Insert elevator music here.

Done? Pretty convincing, right? It wasn’t quite enough for me even with all the facial matching and possible documentation that I was able to show all of you. After I posted yesterday’s blog, a few people told me that the police use ears to identify people sometimes because our ears are almost as unique as fingerprints. So I went digging again to find pictures of Lawrence in which his ear wasn’t too covered up by his hair and at the same angle as this mystery fellow. I found this picture for comparison:

He certainly liked having his picture made at that profile angle or maybe the photographers thought he looked best from that angle. I’m not sure. The fact that there are so many profile or three-quarter profile photographs from that specific angle should possibly even be taken into consideration as proof that this bearded man is probably Joshua Lawrence Chamberlain. So my next step was to cut out the ears from the bearded man and the known photograph of Lawrence. Here is how they looked side by side:

Strikingly similar, in my opinion. The ear on the right appears to come to a point but in other pictures of Lawrence, that point is actually rounded like the bearded man’s ear on the left. I decided to try and do the overlap comparison like I did yesterday to see how similar or how different the ears were. These were the results of my overlap comparison:

 
 

Despite the comparison photograph of Lawrence making the bottom of his earlobe look pointed, the size and features of both of the earlobes are the same. The trouble with trying to identify a person through nineteenth century photographs is that the photographs are going to be blurry and out of focus sometimes. Tricks of the light can actually make the same person look totally different in various photographs. Here are two photographs below that show Lawrence’s earlobe as being rounded at the bottom, to dispel any possible doubts.

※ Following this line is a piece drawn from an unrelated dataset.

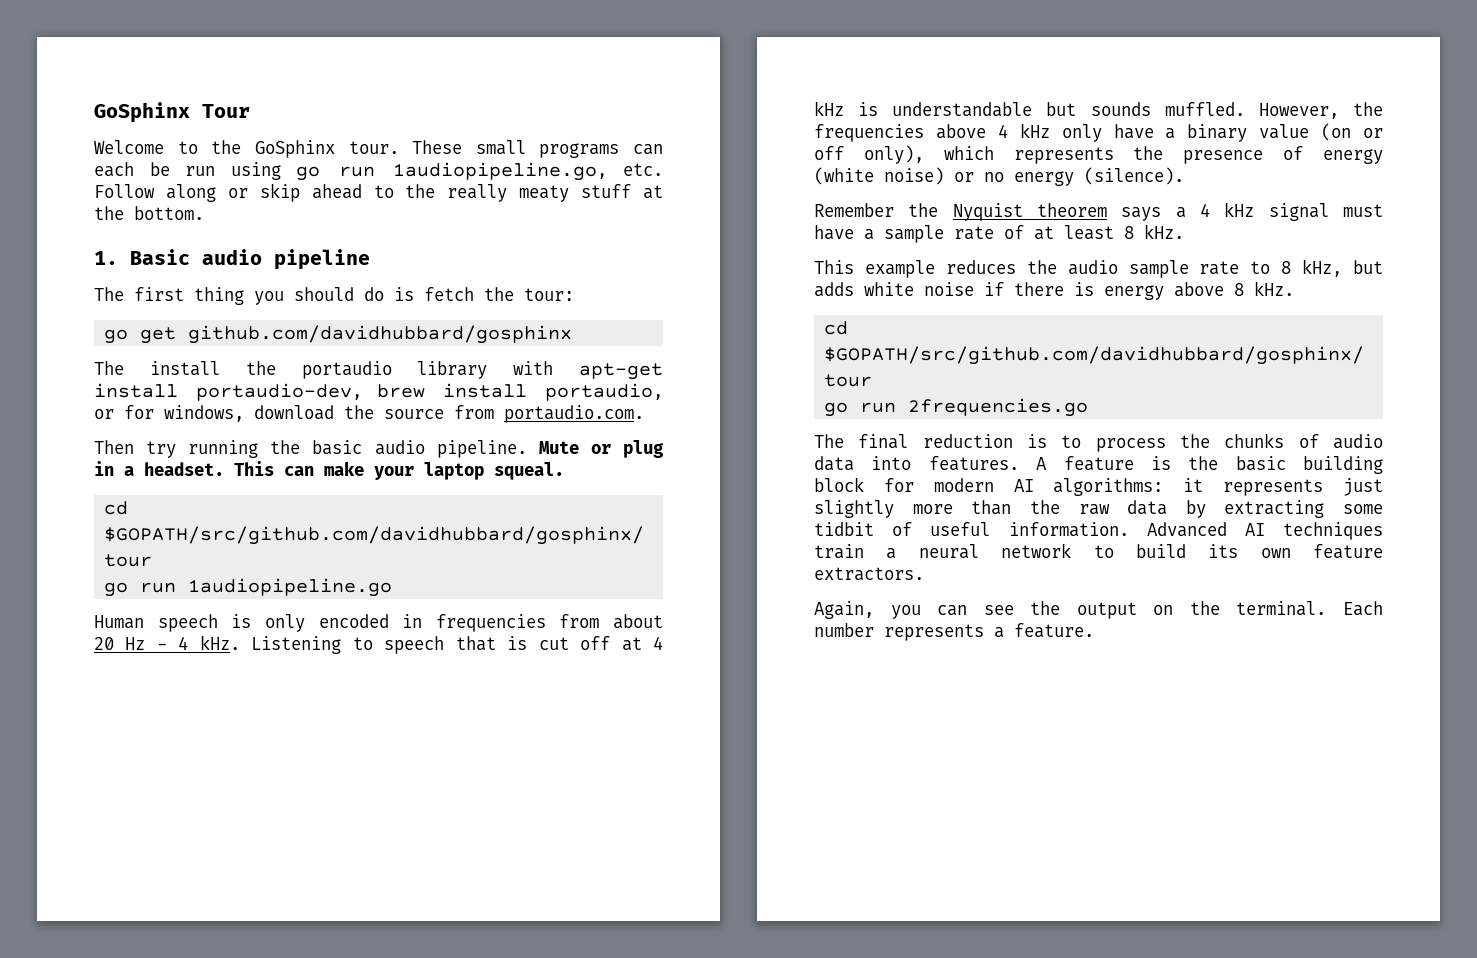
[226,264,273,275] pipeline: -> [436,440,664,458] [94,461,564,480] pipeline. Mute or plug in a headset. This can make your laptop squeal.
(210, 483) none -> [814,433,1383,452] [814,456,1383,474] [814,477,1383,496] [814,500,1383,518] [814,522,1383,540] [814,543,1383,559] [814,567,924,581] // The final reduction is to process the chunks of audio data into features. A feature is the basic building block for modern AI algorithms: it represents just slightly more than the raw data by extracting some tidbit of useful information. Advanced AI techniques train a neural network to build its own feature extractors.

In my opinion, the ears are too close to matching to say it’s just a coincidence, especially when you add everything else from yesterday’s blog to the case. Of course, I will never be able to say for certain beyond a shadow of a doubt that the bearded man is Lawrence without a historical smoking gun like a letter or something that specifically says, “I had my picture made today and my beard looked especially bushy,” or something to that effect. Regardless, the bearded man fought in the Civil War. I will give him a good home among my other Civil War artifacts whether he is historically proven to be Joshua Lawrence Chamberlain or not. That’s just what I do.

What do YOU think? Is there enough evidence to say the bearded man is Lawrence?